Peter Frampton says Las Vegas has become a place to rock. That was not the case when he was a young rocker who performed in the city in the early 1970s.
“I played here around 1972, as I remember it, and Vegas was for the Rat Pack,” Frampton says, remembering a performance that year at Las Vegas Convention Center with the supergoup Humble Pie. “But looking back, they were not even as old as I am now. But that was what Las Vegas was back then; there were not many places for rock bands to play.”
Five years later, the band played the old Aladdin Theatre for the Performing Arts.
“That was the place, the only place, to play rock and roll on the Strip, what was to be classic rock.”
Baby boomers are driving the live music market: “That is my theory. They want to see and experience their music, and we are that. They drive the business, and they have the money to come see us. In a place like Las Vegas, you want to make some time for something you recognize, that has nostalgia, that you can experience with your spouse. Vegas is definitely a great spot for having fun, for tourists and for the artists.”
He is a big fan of “Love” at The Mirage: “I’ve seen it twice, and it just blows you away. It’s just wonderful. Hearing them talking between takes, the shadows of them walking across the stage, like they are in the theater with you. It’s a great experience.”
He’ll play three songs with Miller, his longtime friend: “I’ll go on first and come back out later to join him. We’ve known each other since 1970, we’ve played a lotta shows together – stadiums, arenas, clubs – and when he wanted to tour with someone, I said, ‘I’m your guy.’ ”
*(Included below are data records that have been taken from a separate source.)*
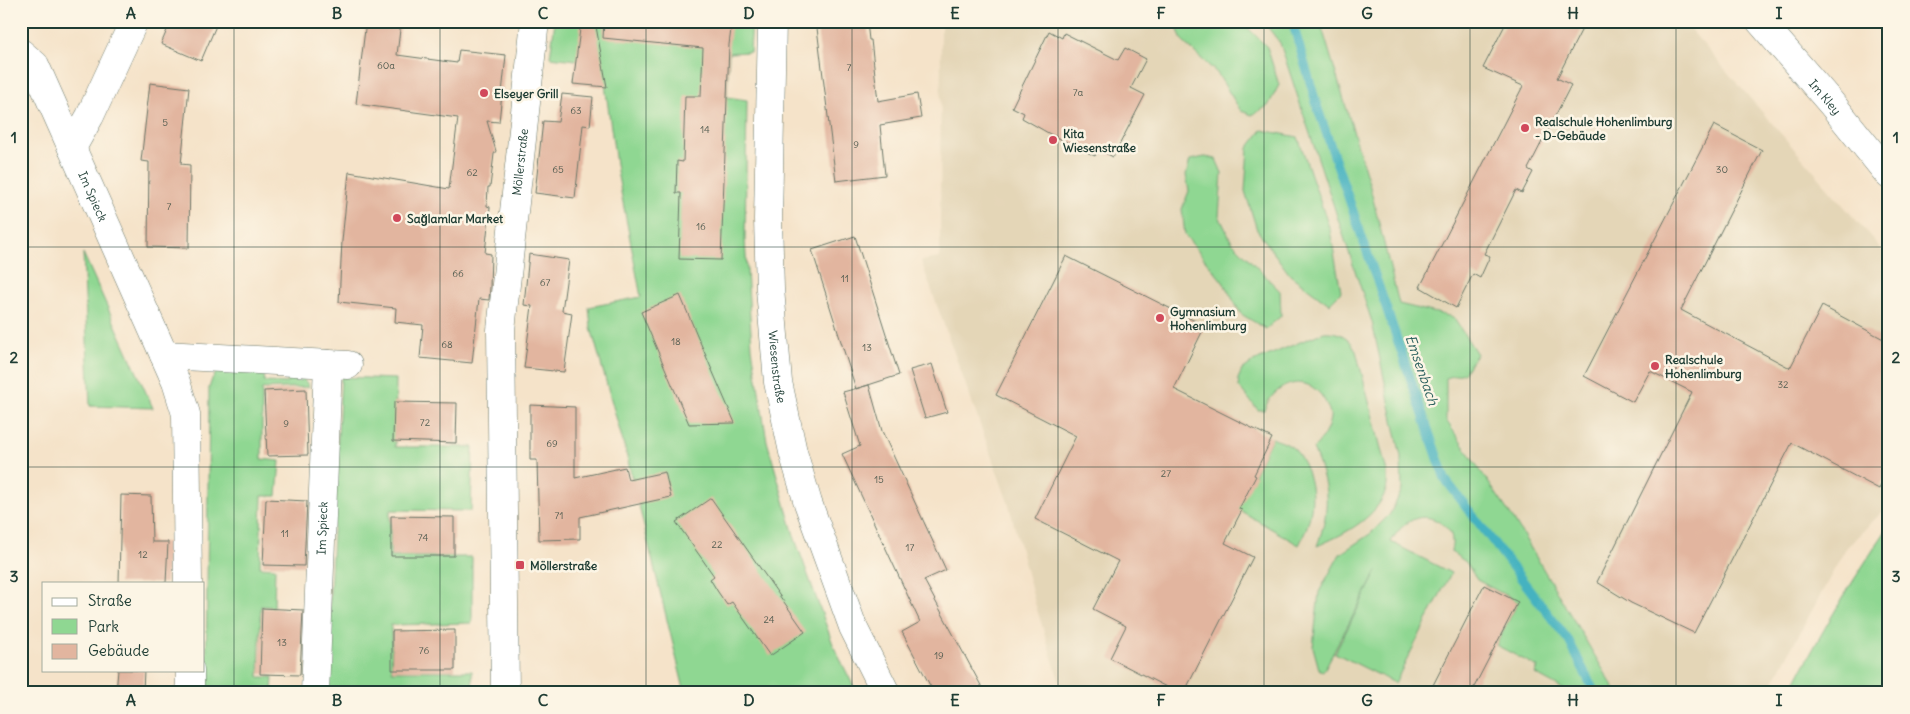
<svg xmlns="http://www.w3.org/2000/svg" width="1910" height="714" font-family="Delius,sans-serif">
  <style>
    .built { fill: #e4d6b7 }
    .green { fill: #8fd792; stroke: #578a63 }
    .lines { fill: none; stroke-linecap: round; stroke-linejoin: round }
    .stream { stroke: #44b2c0; stroke-width: 9 }
    .building { fill: #e2b59f }
    .minor-casing { stroke: #6a7768; stroke-width: 29 }
    .tertiary-casing { stroke: #6a7768; stroke-width: 29 }
    .minor { stroke: #fff; stroke-width: 28 }
    .tertiary { stroke: #fff; stroke-width: 28 }
    .grid { fill: none; stroke: #1f3d34; stroke-width: 1; stroke-opacity: 0.55 }
    .poi-dot { fill: #d1495b; stroke: #fcf5e5; stroke-width: 2 }
    .labels { text-anchor: middle; dominant-baseline: central; stroke-width: 5; stroke-linejoin: round; paint-order: stroke }
    .number-label { font-size: 10px; fill: #505b4f }
    .poi-label { font-size: 12px; font-weight: bold; fill: #1f3d34; stroke: #fcf5e5; text-anchor: start }
    .street-label { font-size: 12px; fill: #1f3d34; stroke: #fcf5e5 }
    .water-label { font-size: 14px; font-style: italic; fill: #2a605e; stroke: #fcf5e5 }
    .neatline { fill: none; stroke: #1f3d34; stroke-width: 2 }
    .grid-label { font-size: 16px; text-anchor: middle; font-weight: bold; fill: #1f3d34 }
  </style>
  <rect width="100%" height="100%" fill="#fcf5e5"/>
  <filter id="ink" filterUnits="userSpaceOnUse"><feTurbulence type="fractalNoise" baseFrequency=".02" numOctaves="2"/><feDisplacementMap in="SourceGraphic" scale="10" xChannelSelector="R" yChannelSelector="G"/><feConvolveMatrix kernelMatrix="1 2 1 2 8 2 1 2 1" color-interpolation-filters="sRGB"/></filter>
  <filter id="wash" filterUnits="userSpaceOnUse"><feTurbulence type="fractalNoise" baseFrequency=".0096" numOctaves="4" result="noise"/><feDisplacementMap in="SourceGraphic" scale="20" xChannelSelector="R" yChannelSelector="G"/><feGaussianBlur stdDeviation="1.12" result="paint"/><feColorMatrix in="noise" values="0 0 0 0 0 0 0 0 0 0 0 0 0 0 0 0 0 1.4 0 .05"/><feComposite in="paint" operator="in"/></filter>
  <g filter="url(#wash)">
    <rect width="100%" height="100%" fill="#f5e3c9"/>
    <path class="built" d="M 941,21 L 1271,21 L 1286,39 L 1397,374 L 1588,693 L 1063,693 L 1035,603 L 1008,502 L 921,261 L 940,258 Z
      M 1310,21 L 1683,21 L 1889,258 L 1889,505 L 1846,548 L 1767,693 L 1618,693 L 1516,524 L 1448,420 L 1393,313 Z"/>
    <path class="green" d="M 555,21 L 752,21 L 750,52 L 729,53 L 727,97 L 747,100 L 745,240 L 752,348 L 767,441 L 795,539 L 834,647 L 857,693 L 685,693 L 625,449 L 591,328 L 589,307 L 641,297 L 617,171 L 602,63 L 550,57 Z
      M 1175,21 L 1241,21 L 1267,47 L 1279,85 L 1268,106 L 1252,115 L 1241,111 L 1217,73 L 1182,41 Z
      M 1263,21 L 1320,21 L 1369,183 L 1399,304 L 1453,317 L 1477,354 L 1464,373 L 1446,378 L 1446,420 L 1514,520 L 1617,693 L 1570,693 L 1535,674 L 1538,667 L 1496,645 L 1518,602 L 1477,580 L 1466,562 L 1451,552 C 1451,548 1453,544 1452,540 C 1452,533 1447,528 1442,524 C 1421,508 1401,523 1391,542 L 1451,573 L 1395,683 L 1335,653 L 1377,571 L 1323,672 L 1319,669 L 1313,647 L 1319,592 L 1340,554 L 1370,534 L 1390,514 L 1402,490 L 1401,457 L 1372,322 L 1280,43 Z
      M 1262,130 L 1298,137 L 1330,230 L 1341,292 L 1329,304 L 1290,275 L 1257,230 L 1245,191 L 1248,148 Z
      M 1205,157 L 1216,159 L 1222,173 L 1219,216 L 1232,242 L 1280,291 L 1281,316 L 1266,329 L 1241,314 L 1223,282 L 1185,235 L 1182,209 L 1189,191 L 1186,175 L 1190,160 Z
      M 83,253 L 153,408 L 90,406 Z
      M 1324,332 C 1339,331 1350,337 1356,351 L 1387,472 C 1387,480 1388,488 1384,495 C 1372,521 1342,535 1317,546 C 1331,508 1329,486 1313,449 C 1322,439 1328,431 1330,418 C 1331,413 1328,408 1326,403 C 1310,371 1275,381 1264,410 L 1258,410 L 1239,387 L 1238,379 L 1242,370 L 1253,362 Z
      M 218,370 L 265,370 L 264,382 L 287,383 L 288,373 C 299,375 304,377 309,387 L 262,389 L 262,459 L 280,461 L 277,496 L 262,496 L 260,567 L 275,568 L 274,607 L 261,606 L 259,677 L 273,677 L 272,693 L 206,693 L 209,388 L 212,379 Z
      M 341,377 L 396,379 L 395,447 L 473,447 L 471,511 L 390,510 L 390,557 L 472,557 L 472,623 L 391,625 L 392,671 L 472,671 L 473,693 L 325,693 Z
      M 1272,438 C 1278,441 1285,442 1290,446 C 1297,450 1300,457 1304,464 C 1317,492 1313,518 1299,545 L 1229,504 L 1254,475 Z
      M 1889,526 L 1889,688 L 1887,693 L 1790,693 C 1819,635 1853,579 1889,526 Z"/>
    <g class="lines">
      <path class="stream" d="M 1292,21 L 1318,109 L 1445,479 L 1569,641 L 1595,693"/>
    </g>
    <g id="blocks">
      <path class="building" d="M 171,21 L 218,21 L 201,61 L 161,44 Z
        M 366,21 L 401,21 L 397,55 L 457,63 L 459,50 L 506,55 L 499,122 L 487,121 L 496,151 L 494,154 L 490,187 L 488,187 L 487,206 L 490,207 L 485,253 L 491,254 L 490,288 L 489,300 L 479,299 L 472,363 L 420,358 L 423,325 L 395,322 L 396,308 L 339,302 L 342,241 L 349,172 L 449,189 L 458,118 L 356,104 Z
        M 581,21 L 595,21 L 607,87 L 573,84 Z
        M 604,21 L 732,21 L 729,45 L 721,260 L 679,259 L 681,193 L 676,193 L 677,161 L 683,162 L 685,96 L 701,96 L 703,48 L 603,38 Z
        M 1507,21 L 1586,21 L 1557,78 L 1571,85 L 1528,169 L 1533,172 L 1522,193 L 1516,190 L 1484,254 L 1490,256 L 1480,278 L 1473,274 L 1456,308 L 1420,287 L 1523,86 L 1483,68 Z
        M 867,22 L 869,40 L 871,40 L 878,101 L 917,94 L 921,118 L 880,125 L 885,175 L 836,181 L 817,28 Z
        M 1049,31 L 1062,38 L 1064,33 L 1118,60 L 1125,48 L 1146,59 L 1131,88 L 1145,95 L 1113,157 L 1098,149 L 1095,156 L 1050,134 L 1022,118 L 1024,113 L 1012,107 Z
        M 150,83 L 189,88 L 181,164 L 190,165 L 189,248 L 148,247 L 149,162 L 141,161 Z
        M 562,94 L 593,97 L 590,126 L 583,125 L 575,198 L 535,193 L 543,121 L 558,122 Z
        M 1714,125 L 1762,150 L 1681,310 L 1790,368 L 1822,306 L 1889,342 L 1889,470 L 1879,489 L 1792,443 L 1694,633 L 1631,603 L 1597,582 L 1692,392 L 1650,371 L 1633,402 L 1584,376 Z
        M 855,236 L 899,375 L 856,389 L 812,250 Z
        M 529,254 L 569,260 L 562,311 L 572,313 L 564,372 L 524,368 L 532,306 L 524,305 Z
        M 1066,256 L 1205,326 L 1174,389 L 1272,438 L 1254,475 L 1256,476 L 1239,509 L 1242,510 L 1225,543 L 1253,557 L 1184,693 L 1178,693 L 1110,658 L 1126,626 L 1093,609 L 1118,561 L 1035,519 L 1076,436 L 996,395 Z
        M 680,295 L 712,370 L 735,423 L 689,424 L 641,312 Z
        M 932,364 L 947,412 L 925,418 L 910,370 Z
        M 869,385 L 882,431 L 946,570 L 924,580 L 985,693 L 934,693 L 902,632 L 920,622 L 842,454 L 860,446 L 843,392 Z
        M 306,389 L 308,455 L 267,456 L 264,391 Z
        M 394,402 L 457,403 L 456,443 L 393,441 Z
        M 530,405 L 575,407 L 575,478 L 625,467 L 628,480 L 665,472 L 671,497 L 580,517 L 580,539 L 539,540 L 537,460 L 530,460 Z
        M 121,495 L 151,496 L 152,542 L 168,542 L 166,583 L 119,583 Z
        M 711,498 L 805,632 L 770,656 L 732,602 L 727,605 L 718,592 L 710,579 L 714,576 L 676,522 Z
        M 266,499 L 307,501 L 304,566 L 263,565 Z
        M 391,516 L 454,517 L 454,556 L 391,556 Z
        M 1484,585 L 1518,602 L 1471,693 L 1429,693 Z
        M 262,608 L 303,610 L 300,675 L 260,674 Z
        M 455,630 L 455,670 L 392,670 L 392,631 Z
        M 118,670 L 144,670 L 143,693 L 116,693 Z"/>
    </g>
  </g>
  <g filter="url(#ink)">
    <use href="#blocks" fill-opacity="0" stroke="#6a7768" stroke-width="1"/>
    <g class="lines">
      <g class="minor-casing">
        <g id="minor">
          <path id="s1" d="M 772,21 L 768,219 L 770,289 L 778,382 L 793,452 L 808,503 L 853,627 L 886,693"/>
          <path id="s2" d="M 21,53 L 35,65 L 176,382 L 186,414 L 188,583"/>
          <path d="M 72,148 L 90,116 L 134,21"/>
          <path d="M 164,355 L 348,365"/>
          <path d="M 190,670 L 190,693"/>
          <path id="s3" d="M 315,693 L 328,364"/>
          <path id="s4" d="M 505,693 L 501,330 L 535,21"/>
        </g>
      </g>
      <g class="tertiary-casing">
        <g id="tertiary">
          <path id="s5" d="M 1760,21 L 1831,103 L 1889,175"/>
        </g>
      </g>
      <use href="#minor" class="minor"/>
      <use href="#tertiary" class="tertiary"/>
    </g>
  </g>
  <path class="grid" d="M 234,21 L 234,693M 440,21 L 440,693M 646,21 L 646,693M 852,21 L 852,693M 1058,21 L 1058,693M 1264,21 L 1264,693M 1470,21 L 1470,693M 1676,21 L 1676,693M 21,247 L 1889,247M 21,467 L 1889,467"/>
  <g class="poi-dot">
    <circle cx="484" cy="93" r="5"/>
    <circle cx="1525" cy="128" r="5"/>
    <circle cx="1053" cy="140" r="5"/>
    <circle cx="397" cy="218" r="5"/>
    <circle cx="1160" cy="318" r="5"/>
    <circle cx="1655" cy="366" r="5"/>
    <rect x="515" y="560" width="10" height="10" rx="2.5"/>
  </g>
  <g class="labels">
    <g class="number-label">
      <text x="386" y="65">60a</text>
      <text x="849" y="67">7</text>
      <text x="1078" y="92">7a</text>
      <text x="576" y="110">63</text>
      <text x="165" y="122">5</text>
      <text x="705" y="129">14</text>
      <text x="856" y="144">9</text>
      <text x="558" y="169">65</text>
      <text x="1722" y="169">30</text>
      <text x="472" y="172">62</text>
      <text x="169" y="206">7</text>
      <text x="701" y="226">16</text>
      <text x="458" y="273">66</text>
      <text x="845" y="278">11</text>
      <text x="545" y="282">67</text>
      <text x="676" y="341">18</text>
      <text x="447" y="344">68</text>
      <text x="867" y="347">13</text>
      <text x="1783" y="384">32</text>
      <text x="425" y="422">72</text>
      <text x="286" y="423">9</text>
      <text x="552" y="443">69</text>
      <text x="1166" y="473">27</text>
      <text x="879" y="479">15</text>
      <text x="559" y="515">71</text>
      <text x="285" y="533">11</text>
      <text x="423" y="537">74</text>
      <text x="717" y="544">22</text>
      <text x="910" y="547">17</text>
      <text x="143" y="554">12</text>
      <text x="769" y="619">24</text>
      <text x="282" y="642">13</text>
      <text x="424" y="650">76</text>
      <text x="939" y="655">19</text>
    </g>
    <g class="poi-label">
      <text x="494" y="93">Elseyer Grill</text>
      <text x="1535" y="121">Realschule Hohenlimburg<tspan x="1535" dy="14">- D-Gebäude</tspan></text>
      <text x="1063" y="133">Kita<tspan x="1063" dy="14">Wiesenstraße</tspan></text>
      <text x="407" y="218">Sağlamlar Market</text>
      <text x="1170" y="311">Gymnasium<tspan x="1170" dy="14">Hohenlimburg</tspan></text>
      <text x="1665" y="359">Realschule<tspan x="1665" dy="14">Hohenlimburg</tspan></text>
      <text x="530" y="565">Möllerstraße</text>
    </g>
    <g class="street-label">
      <text stroke="none"><textPath href="#s5" startOffset="100">Im Kley</textPath></text>
      <text stroke="none"><textPath href="#s4" startOffset="532">Möllerstraße</textPath></text>
      <text stroke="none"><textPath href="#s2" startOffset="162">Im Spieck</textPath></text>
      <text stroke="none"><textPath href="#s1" startOffset="346">Wiesenstraße</textPath></text>
      <text stroke="none"><textPath href="#s3" startOffset="165">Im Spieck</textPath></text>
    </g>
    <g class="water-label">
      <text transform="translate(1422 370) rotate(71)">Emsenbach</text>
    </g>
  </g>
  <rect width="1910" height="714" fill="none" stroke="#fcf5e5" stroke-width="55"/>
  <rect x="42" y="582" width="162" height="90" fill="#fcf5e5" stroke="#a4ab9e"/>
  <rect x="52" y="598" width="25" height="8" fill="#ffffff" stroke="#a4ab9e"/>
  <text x="88" y="606" font-size="15" fill="#1f3d34">Straße</text>
  <rect x="52" y="619" width="25" height="15" fill="#8fd792" stroke="#a4ab9e"/>
  <text x="88" y="632" font-size="15" fill="#1f3d34">Park</text>
  <rect x="52" y="644" width="25" height="15" fill="#e2b59f" stroke="#a4ab9e"/>
  <text x="88" y="656" font-size="15" fill="#1f3d34">Gebäude</text>
  <rect x="28" y="28" width="1854" height="658" class="neatline"/>
  <g class="grid-label">
    <text x="131" y="19">A</text>
    <text x="337" y="19">B</text>
    <text x="543" y="19">C</text>
    <text x="749" y="19">D</text>
    <text x="955" y="19">E</text>
    <text x="1161" y="19">F</text>
    <text x="1367" y="19">G</text>
    <text x="1573" y="19">H</text>
    <text x="1779" y="19">I</text>
    <text x="14" y="143">1</text>
    <text x="1896" y="143">1</text>
    <text x="14" y="363">2</text>
    <text x="1896" y="363">2</text>
    <text x="14" y="582">3</text>
    <text x="1896" y="582">3</text>
    <text x="131" y="706">A</text>
    <text x="337" y="706">B</text>
    <text x="543" y="706">C</text>
    <text x="749" y="706">D</text>
    <text x="955" y="706">E</text>
    <text x="1161" y="706">F</text>
    <text x="1367" y="706">G</text>
    <text x="1573" y="706">H</text>
    <text x="1779" y="706">I</text>
  </g>
</svg>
His latest single is about an old coot: “I had a bird, a big bird, hit my window and I found it on my patio. I researched it and it’s a coot, like crazy as a coot, or a mud hen. I wrote a song about it, called ‘I Saved a Bird Today,’ which is about that experience and also about peace and love and caring for each other.”
He doesn’t talk much about his role in the film “Sgt. Pepper’s Lonely Hearts Club Band.” Frampton played the role of Billy Shears in the 1978 adaptation of the iconic album, which co-starred the Bee Gees and featured Aerosmith, Earth Wind & Fire, Alice Cooper, Steve Martin and Billy Preston, among others. The film was almost uniformly trashed by critics upon its release.
As Frampton says, “Well, as my dear friend Ringo Starr once said, when I was with the All-Starr Band and being interviewed in the dressing room, ‘Oh, we don’t talk about that.’ So, we’ll move on (laughs).”